All my life, I was taught to round up if the next digit is a 5. But, lately, I’ve been hearing that, if it’s exactly 5 (e.g. 0.5000 not 0.5001), I should round to the closest even number instead, to avoid bias.
But I can’t see how this doesn’t make things worse. Here’s my logic: no matter which place you take it to, you will always have the same number of chunks for [-0.5,+0.5).
Let me show an example. We’ll just use 25. If I stick with integers, I have 15,16,17,18,19,20,21,22,23,24, which would normally be rounded to 20, and 25,26,27,28,29,30,31,32,33,34, which would normally be rounded to 30. That’s 10 each. If I use 15,15.1,15.2,15.3, etc, I wind up with 100 each. 15.00 gets 1000, and so on.

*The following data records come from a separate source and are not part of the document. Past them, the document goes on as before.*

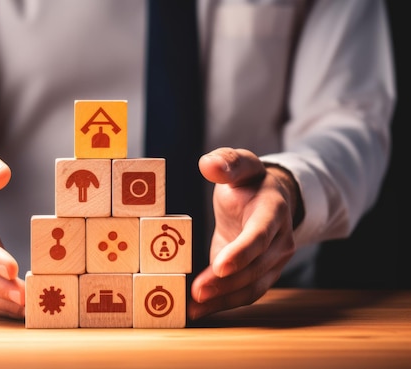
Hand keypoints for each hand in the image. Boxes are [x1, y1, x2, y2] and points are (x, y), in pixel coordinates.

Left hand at [188, 147, 298, 319]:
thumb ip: (227, 163)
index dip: (241, 252)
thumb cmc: (250, 182)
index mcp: (273, 211)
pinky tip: (199, 311)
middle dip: (225, 282)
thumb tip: (208, 164)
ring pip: (251, 287)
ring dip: (223, 299)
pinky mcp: (260, 275)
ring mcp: (273, 262)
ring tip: (194, 308)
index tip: (219, 266)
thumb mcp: (241, 164)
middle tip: (195, 293)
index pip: (259, 235)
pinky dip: (223, 304)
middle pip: (254, 268)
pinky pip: (245, 293)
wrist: (271, 199)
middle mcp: (279, 241)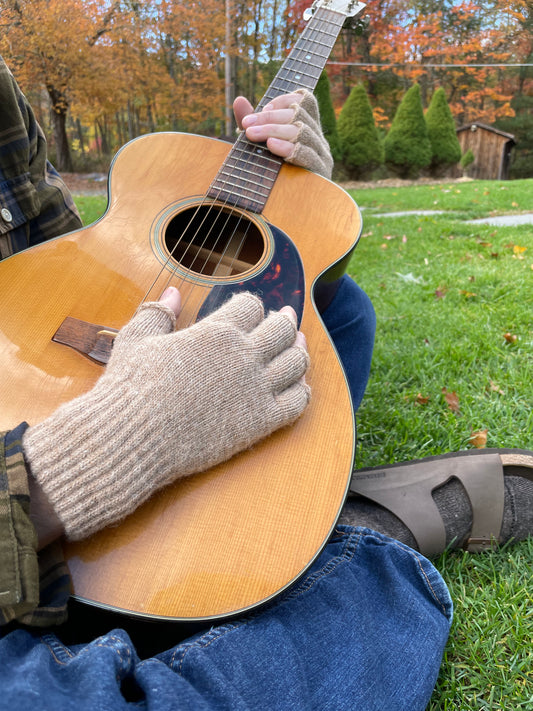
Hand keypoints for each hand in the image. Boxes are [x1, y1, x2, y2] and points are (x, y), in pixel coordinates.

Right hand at [24, 289, 309, 541]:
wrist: (134, 438)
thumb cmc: (131, 387)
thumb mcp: (136, 339)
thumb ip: (159, 313)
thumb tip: (174, 294)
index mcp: (217, 331)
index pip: (251, 305)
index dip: (250, 306)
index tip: (248, 311)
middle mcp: (244, 355)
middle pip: (283, 328)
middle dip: (284, 321)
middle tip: (284, 320)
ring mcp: (256, 389)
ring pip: (297, 362)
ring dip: (298, 352)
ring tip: (295, 349)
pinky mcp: (261, 421)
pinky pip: (298, 402)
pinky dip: (302, 390)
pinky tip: (297, 387)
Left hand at [233, 90, 332, 178]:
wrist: (287, 209)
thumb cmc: (273, 173)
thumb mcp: (260, 144)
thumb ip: (252, 123)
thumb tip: (239, 99)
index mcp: (309, 127)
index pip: (305, 100)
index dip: (283, 100)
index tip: (261, 110)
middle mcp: (319, 138)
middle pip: (299, 114)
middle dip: (269, 118)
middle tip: (247, 125)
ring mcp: (322, 154)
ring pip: (301, 131)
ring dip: (273, 130)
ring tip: (252, 135)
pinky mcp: (320, 172)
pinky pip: (307, 155)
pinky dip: (288, 147)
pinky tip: (272, 145)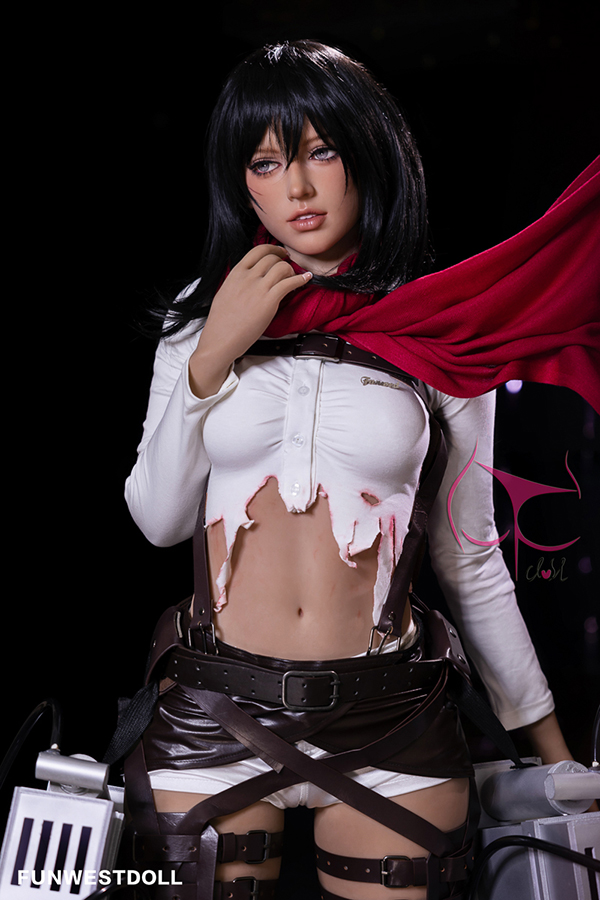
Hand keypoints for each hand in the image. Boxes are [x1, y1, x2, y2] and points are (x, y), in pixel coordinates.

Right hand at [189, 245, 311, 397]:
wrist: (221, 339)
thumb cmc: (222, 322)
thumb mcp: (225, 293)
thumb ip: (237, 281)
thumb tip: (247, 277)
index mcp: (236, 273)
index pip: (257, 250)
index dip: (273, 249)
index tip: (280, 253)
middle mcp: (248, 277)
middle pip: (272, 258)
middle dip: (283, 261)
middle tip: (289, 266)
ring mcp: (259, 288)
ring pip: (282, 267)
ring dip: (291, 271)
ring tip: (293, 278)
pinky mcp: (269, 300)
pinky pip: (290, 283)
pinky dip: (301, 279)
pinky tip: (306, 279)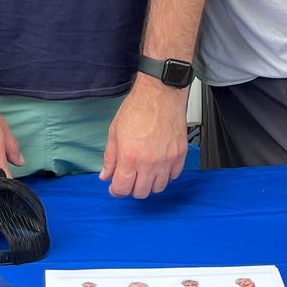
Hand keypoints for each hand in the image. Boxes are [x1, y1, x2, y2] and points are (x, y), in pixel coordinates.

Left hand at [100, 78, 187, 197]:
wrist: (161, 93)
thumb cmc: (139, 107)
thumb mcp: (115, 132)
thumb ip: (110, 157)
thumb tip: (106, 175)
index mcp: (129, 157)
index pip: (122, 189)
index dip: (116, 191)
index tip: (115, 187)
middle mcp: (149, 162)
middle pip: (141, 193)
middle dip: (132, 188)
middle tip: (129, 178)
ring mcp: (167, 160)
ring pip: (159, 188)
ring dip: (149, 184)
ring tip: (144, 173)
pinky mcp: (180, 154)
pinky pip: (174, 176)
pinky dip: (166, 175)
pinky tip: (159, 166)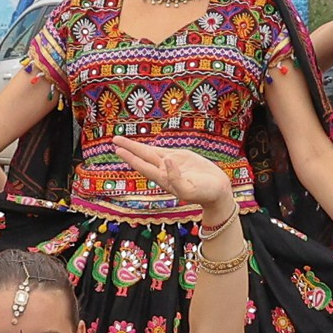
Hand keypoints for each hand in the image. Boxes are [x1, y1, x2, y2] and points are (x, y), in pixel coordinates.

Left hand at [110, 136, 234, 212]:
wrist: (218, 191)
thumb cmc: (203, 193)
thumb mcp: (188, 190)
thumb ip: (175, 177)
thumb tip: (165, 159)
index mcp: (163, 178)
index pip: (143, 165)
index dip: (130, 157)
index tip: (118, 149)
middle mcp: (164, 170)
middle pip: (143, 156)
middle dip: (129, 148)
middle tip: (114, 139)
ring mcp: (172, 163)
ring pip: (151, 152)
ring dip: (137, 147)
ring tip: (124, 141)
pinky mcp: (182, 158)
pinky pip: (164, 151)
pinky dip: (153, 148)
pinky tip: (145, 147)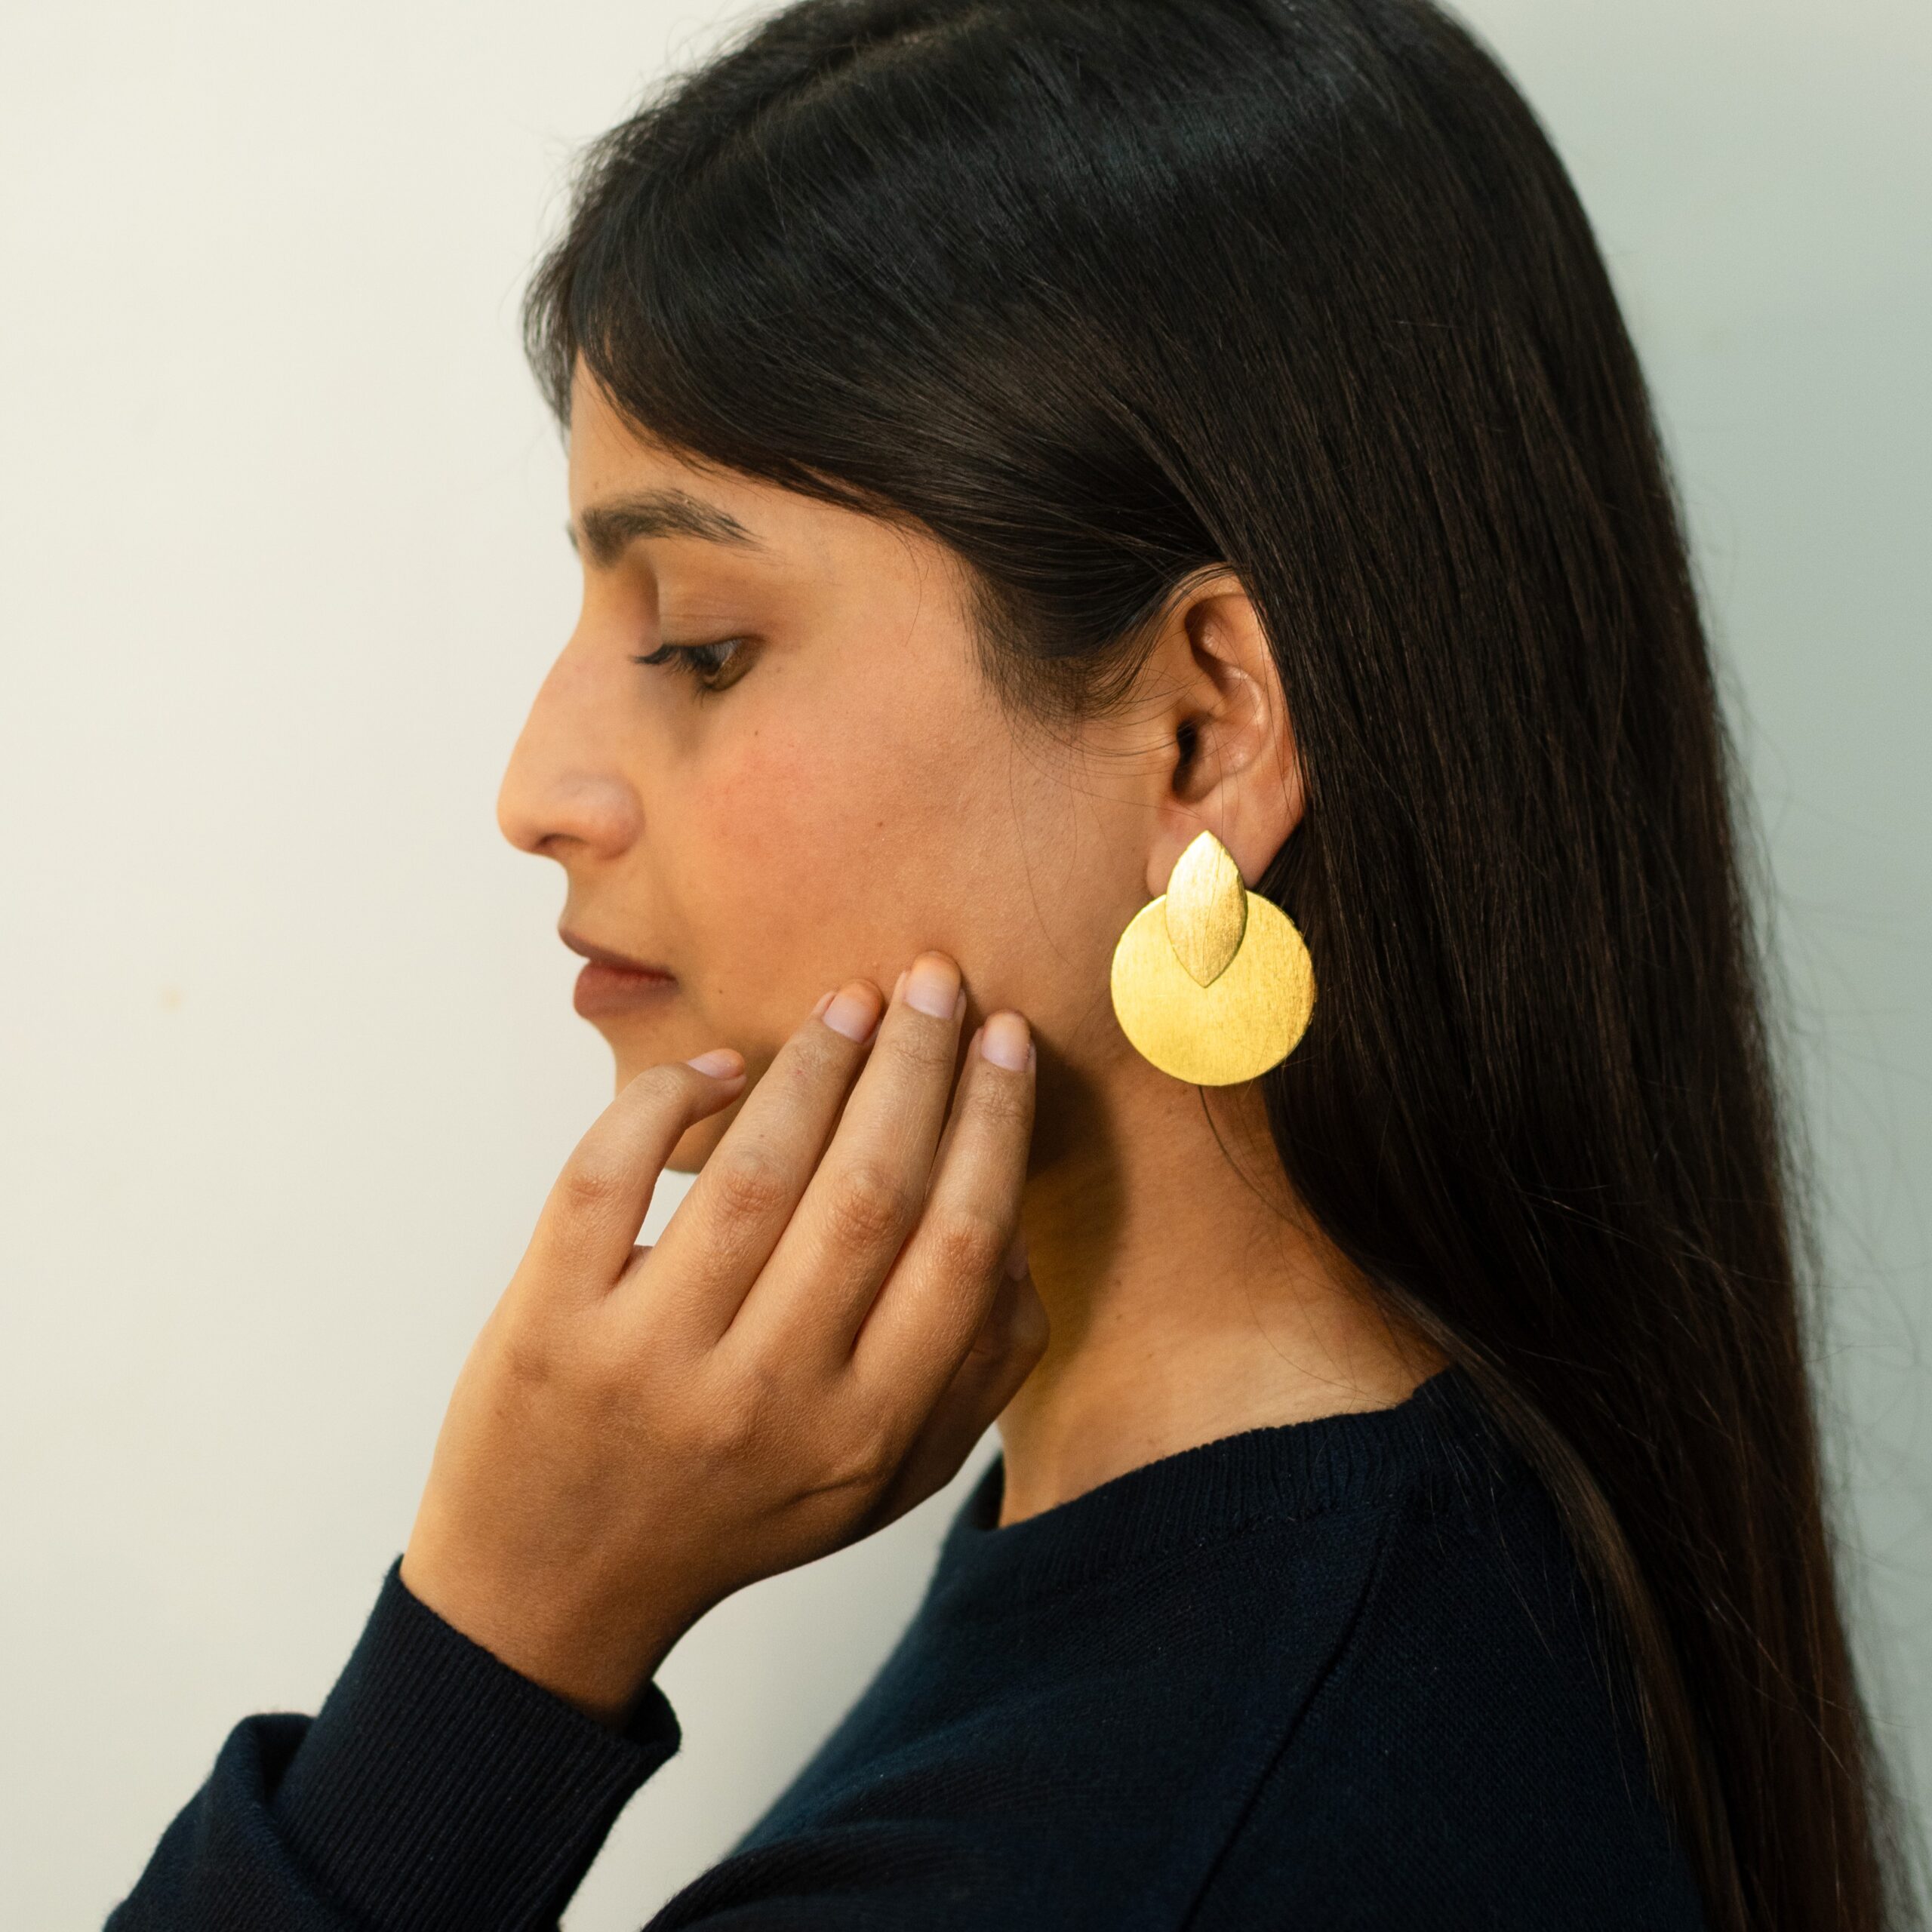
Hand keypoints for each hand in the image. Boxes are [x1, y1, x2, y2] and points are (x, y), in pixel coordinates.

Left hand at [400, 951, 1044, 1723]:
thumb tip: (1019, 1244)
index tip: (1007, 1041)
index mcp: (864, 1432)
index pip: (957, 1248)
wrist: (550, 1595)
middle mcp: (767, 1399)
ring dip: (813, 1066)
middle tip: (935, 980)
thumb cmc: (733, 1516)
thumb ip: (971, 1382)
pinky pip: (608, 1177)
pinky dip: (666, 1101)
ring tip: (850, 1003)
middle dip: (917, 1066)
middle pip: (870, 1192)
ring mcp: (650, 1361)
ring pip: (754, 1174)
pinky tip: (716, 1068)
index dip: (992, 1128)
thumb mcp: (878, 1483)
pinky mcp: (549, 1326)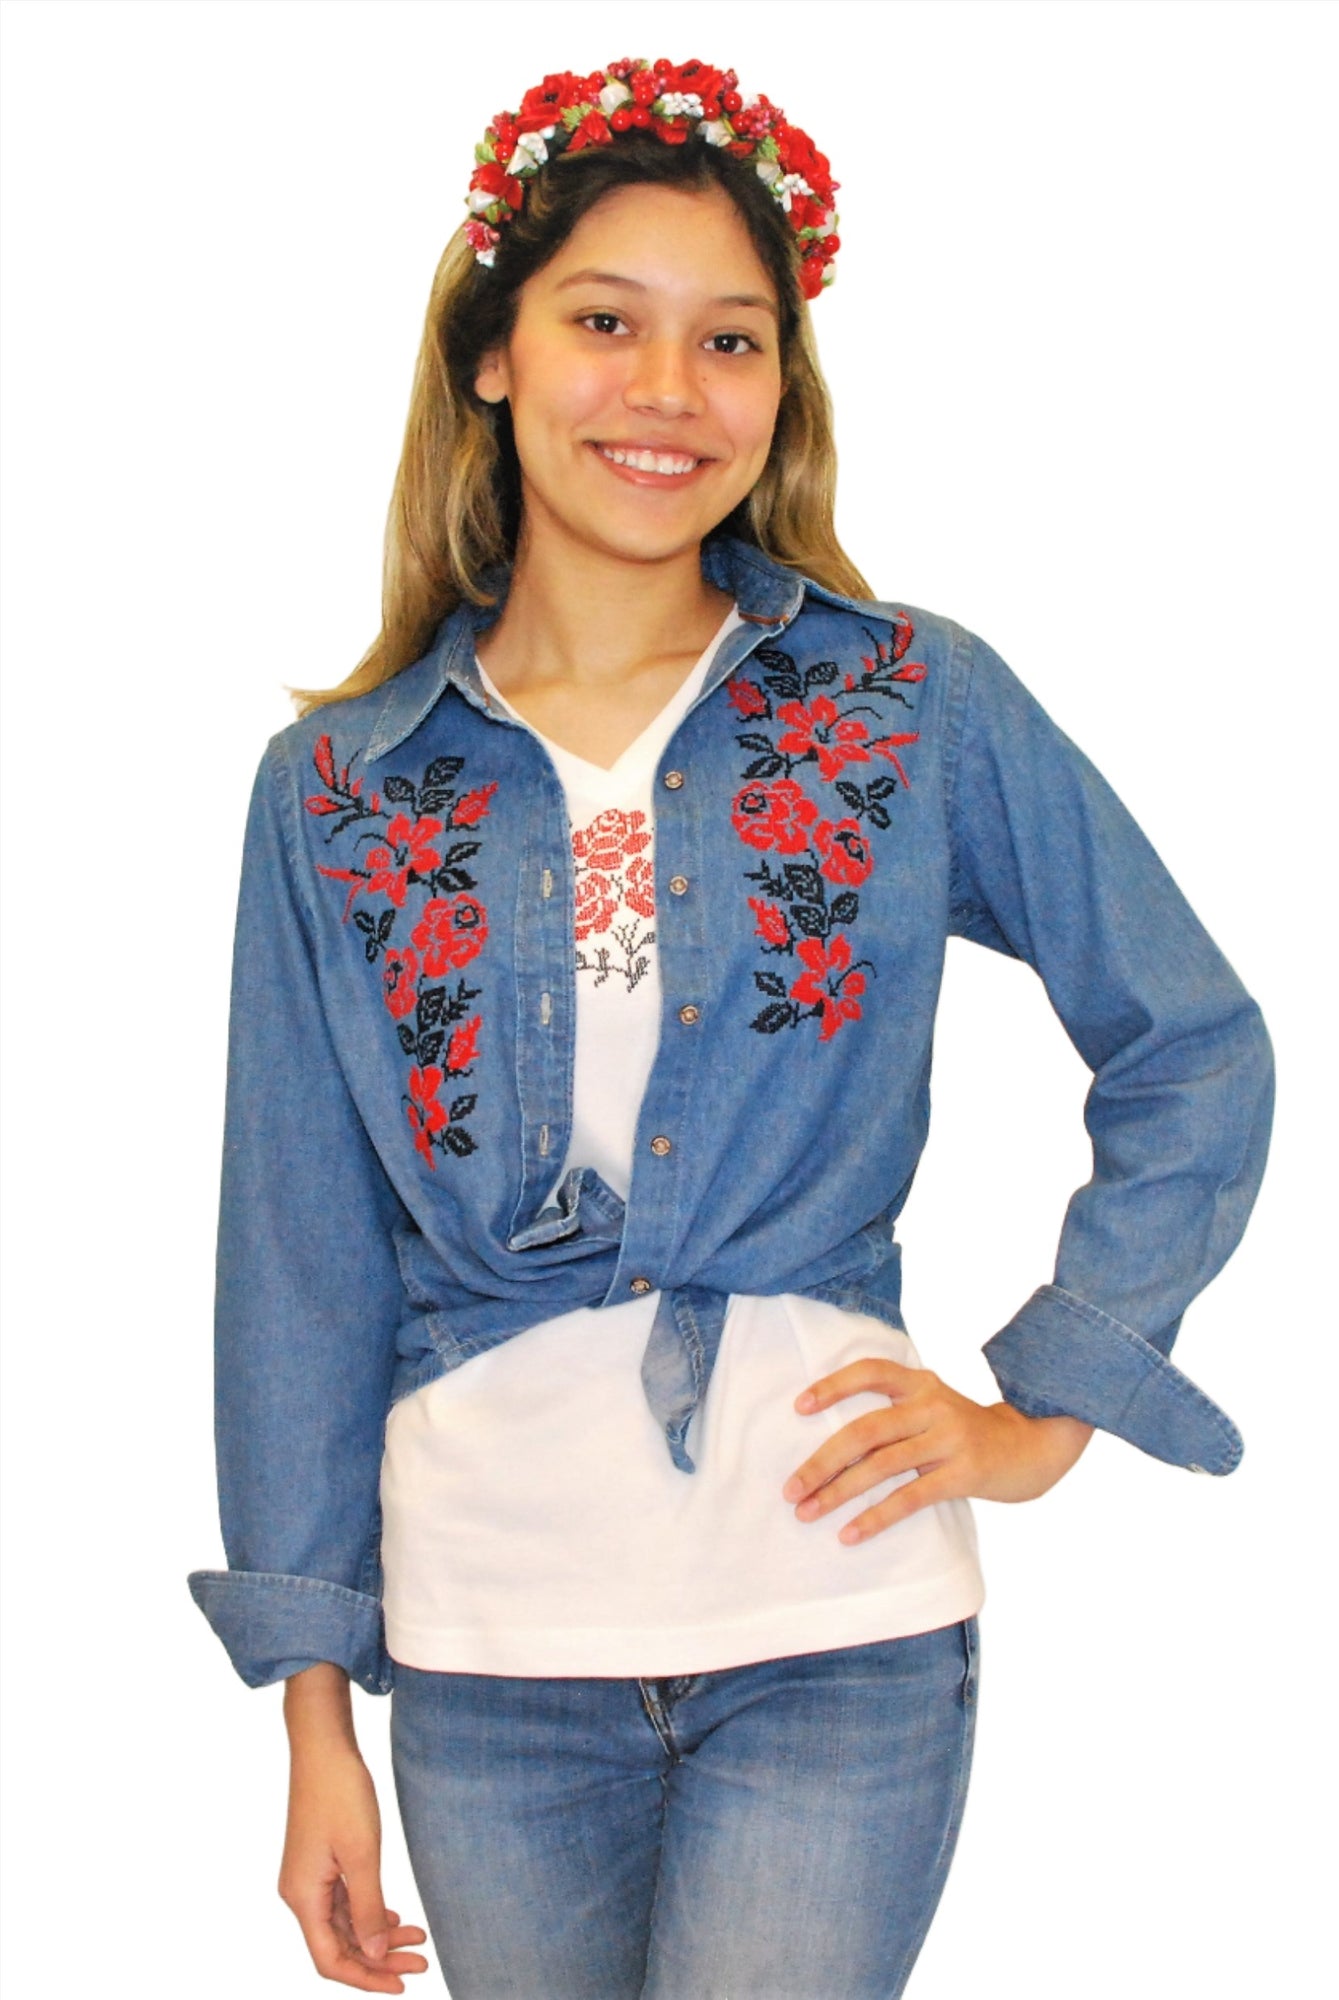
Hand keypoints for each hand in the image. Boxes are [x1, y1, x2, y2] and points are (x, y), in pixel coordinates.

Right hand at [279, 1738, 429, 1992]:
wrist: (324, 1747)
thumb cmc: (340, 1794)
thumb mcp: (362, 1854)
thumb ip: (368, 1909)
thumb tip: (373, 1956)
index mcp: (303, 1898)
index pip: (330, 1960)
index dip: (365, 1978)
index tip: (402, 1984)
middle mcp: (301, 1894)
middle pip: (339, 1946)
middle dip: (379, 1959)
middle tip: (421, 1961)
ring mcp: (310, 1878)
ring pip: (344, 1925)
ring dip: (378, 1936)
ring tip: (418, 1939)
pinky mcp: (320, 1863)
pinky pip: (344, 1902)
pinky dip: (370, 1913)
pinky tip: (394, 1919)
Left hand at [781, 1357, 1093, 1543]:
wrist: (1034, 1448)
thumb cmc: (969, 1432)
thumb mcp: (936, 1406)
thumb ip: (896, 1410)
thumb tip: (833, 1441)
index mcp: (921, 1383)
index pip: (871, 1372)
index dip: (833, 1386)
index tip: (799, 1407)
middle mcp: (932, 1405)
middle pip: (865, 1430)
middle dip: (821, 1461)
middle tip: (789, 1488)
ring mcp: (949, 1439)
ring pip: (881, 1465)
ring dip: (837, 1492)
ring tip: (807, 1512)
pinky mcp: (963, 1474)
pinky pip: (909, 1498)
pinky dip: (874, 1518)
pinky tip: (849, 1534)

But, if you follow the “round 5 to evens” rule then you get 15,16,17,18,19,20,21,22,23,24,25 which round to 20 and 26,27,28,29,30,31,32,33,34 which round to 30. That’s 11 and 9. If I use the tenth’s place, I get 15,15.1,15.2,…24.9,25.0, which is 101 that round to 20, and 25.1,25.2,…34.8,34.9, which gives me 99.
So, for any fixed level of precision to start with, it would seem that this “round 5 to evens” rule would introduce rather than remove bias. Yet I’m told exactly the opposite.
Can anyone, using the level of math I am used if possible, show why the normal method of always rounding up on 5 is biased?